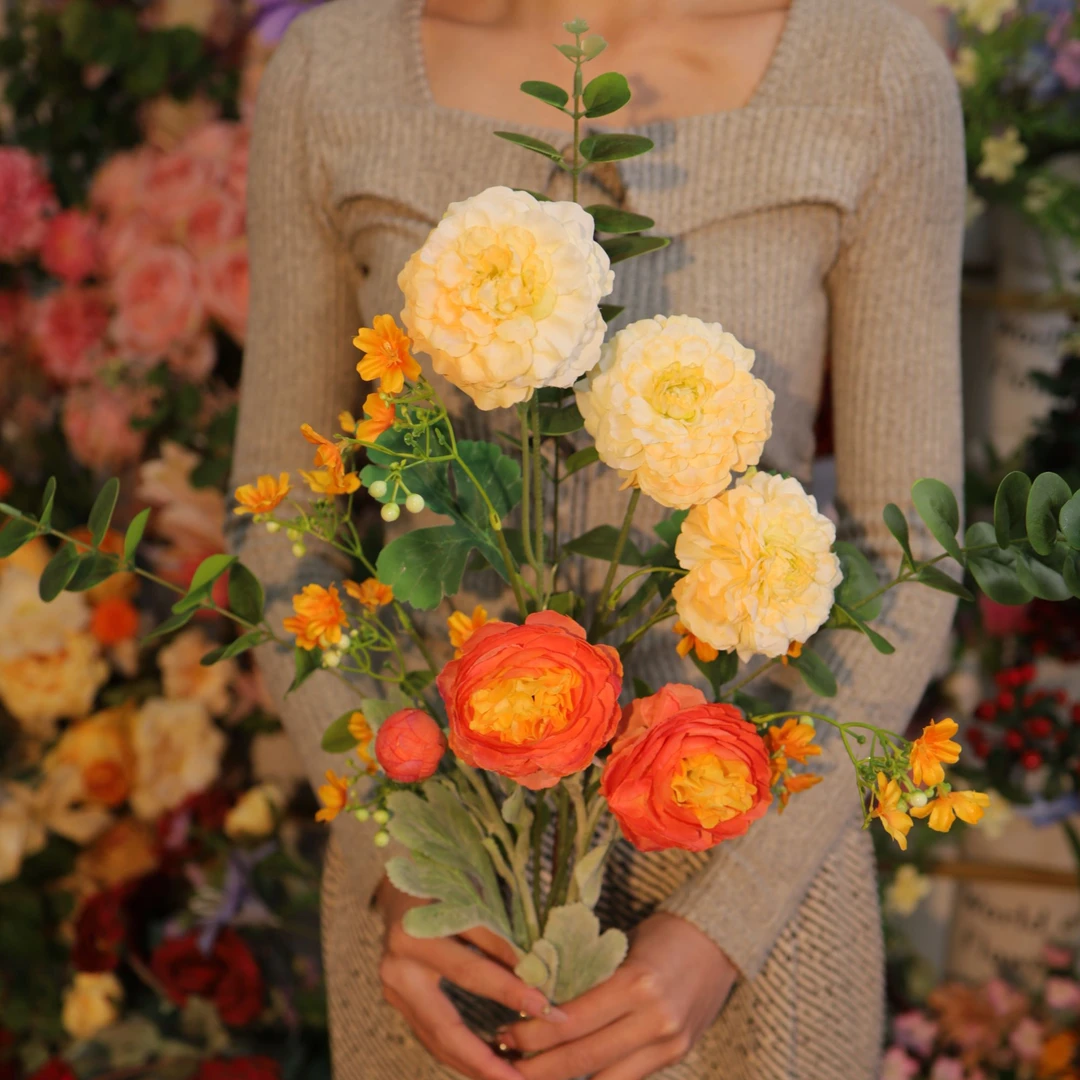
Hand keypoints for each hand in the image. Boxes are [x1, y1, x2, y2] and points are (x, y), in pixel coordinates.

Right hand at [375, 879, 562, 1079]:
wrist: (400, 884)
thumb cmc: (445, 884)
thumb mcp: (472, 896)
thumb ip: (498, 934)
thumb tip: (538, 972)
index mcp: (416, 933)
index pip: (471, 970)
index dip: (510, 991)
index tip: (547, 1009)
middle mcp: (399, 967)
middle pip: (445, 1025)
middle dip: (485, 1058)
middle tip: (520, 1079)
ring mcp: (394, 990)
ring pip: (437, 1040)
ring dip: (475, 1065)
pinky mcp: (399, 1002)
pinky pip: (432, 1036)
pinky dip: (462, 1054)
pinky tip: (489, 1066)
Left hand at [503, 913, 736, 1079]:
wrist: (720, 939)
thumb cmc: (662, 933)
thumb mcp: (621, 948)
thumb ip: (589, 979)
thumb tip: (539, 1005)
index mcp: (636, 984)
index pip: (573, 1022)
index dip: (534, 1034)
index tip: (505, 1033)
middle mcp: (655, 1020)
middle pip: (583, 1058)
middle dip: (538, 1066)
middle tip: (504, 1060)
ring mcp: (669, 1043)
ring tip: (530, 1073)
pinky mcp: (678, 1055)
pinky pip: (627, 1079)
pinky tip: (571, 1075)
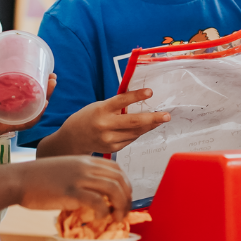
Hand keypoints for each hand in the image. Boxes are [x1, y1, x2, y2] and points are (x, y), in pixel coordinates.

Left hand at [0, 59, 56, 140]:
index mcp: (6, 100)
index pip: (26, 92)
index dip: (39, 83)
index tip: (48, 72)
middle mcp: (11, 110)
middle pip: (34, 100)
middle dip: (46, 89)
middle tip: (53, 78)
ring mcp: (10, 119)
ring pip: (33, 110)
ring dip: (45, 98)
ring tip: (51, 85)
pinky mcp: (6, 127)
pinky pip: (24, 123)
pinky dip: (34, 116)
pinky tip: (42, 106)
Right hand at [0, 156, 132, 217]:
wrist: (18, 179)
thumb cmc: (39, 178)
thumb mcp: (67, 169)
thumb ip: (83, 177)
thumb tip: (96, 195)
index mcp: (86, 160)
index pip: (116, 168)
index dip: (125, 184)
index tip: (125, 197)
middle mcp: (86, 166)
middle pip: (119, 179)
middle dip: (127, 197)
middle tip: (125, 212)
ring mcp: (79, 178)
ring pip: (113, 189)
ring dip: (120, 205)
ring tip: (117, 218)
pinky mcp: (71, 192)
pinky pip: (97, 201)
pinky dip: (104, 211)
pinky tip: (100, 218)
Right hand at [37, 89, 170, 155]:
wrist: (73, 138)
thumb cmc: (89, 117)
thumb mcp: (100, 106)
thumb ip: (118, 106)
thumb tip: (142, 101)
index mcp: (101, 110)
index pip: (122, 101)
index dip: (136, 96)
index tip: (150, 92)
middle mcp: (105, 125)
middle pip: (134, 122)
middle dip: (153, 119)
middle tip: (167, 115)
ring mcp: (108, 139)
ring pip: (135, 132)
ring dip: (150, 126)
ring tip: (161, 119)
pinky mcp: (112, 149)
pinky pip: (131, 139)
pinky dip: (138, 133)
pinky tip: (143, 128)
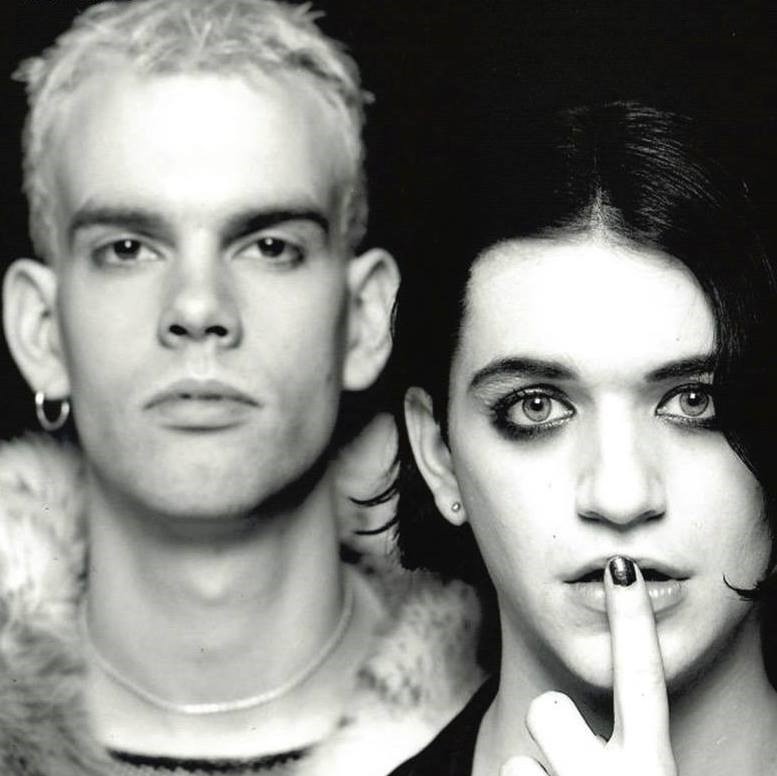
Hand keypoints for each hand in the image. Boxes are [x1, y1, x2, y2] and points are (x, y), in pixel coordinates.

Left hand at [500, 557, 677, 775]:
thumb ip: (636, 753)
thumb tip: (601, 732)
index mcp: (652, 771)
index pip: (642, 681)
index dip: (633, 620)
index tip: (621, 568)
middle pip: (548, 709)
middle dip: (550, 719)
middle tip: (567, 751)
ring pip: (521, 757)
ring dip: (540, 773)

-----

> _Work order_
Every line above from the line with "thumb mcp: (67, 169)" to the line with "pinky mcp: (71, 192)", inclusive, must be returned exactly; no other line belongs in the reply.

> _Result for this exercise_
thumb mcp: (67, 169)
thumb ip: (83, 177)
thumb tip: (96, 195)
index mcp: (86, 160)
index pip: (116, 168)
index dip: (125, 184)
index tip: (125, 197)
middle mcp: (86, 166)
middle pip: (119, 179)
middle dip: (127, 197)
middle tip: (125, 212)
ring mcp: (79, 178)
ring pip: (113, 189)
ring dip: (120, 205)
ring tip: (117, 218)
pinky mcp: (71, 192)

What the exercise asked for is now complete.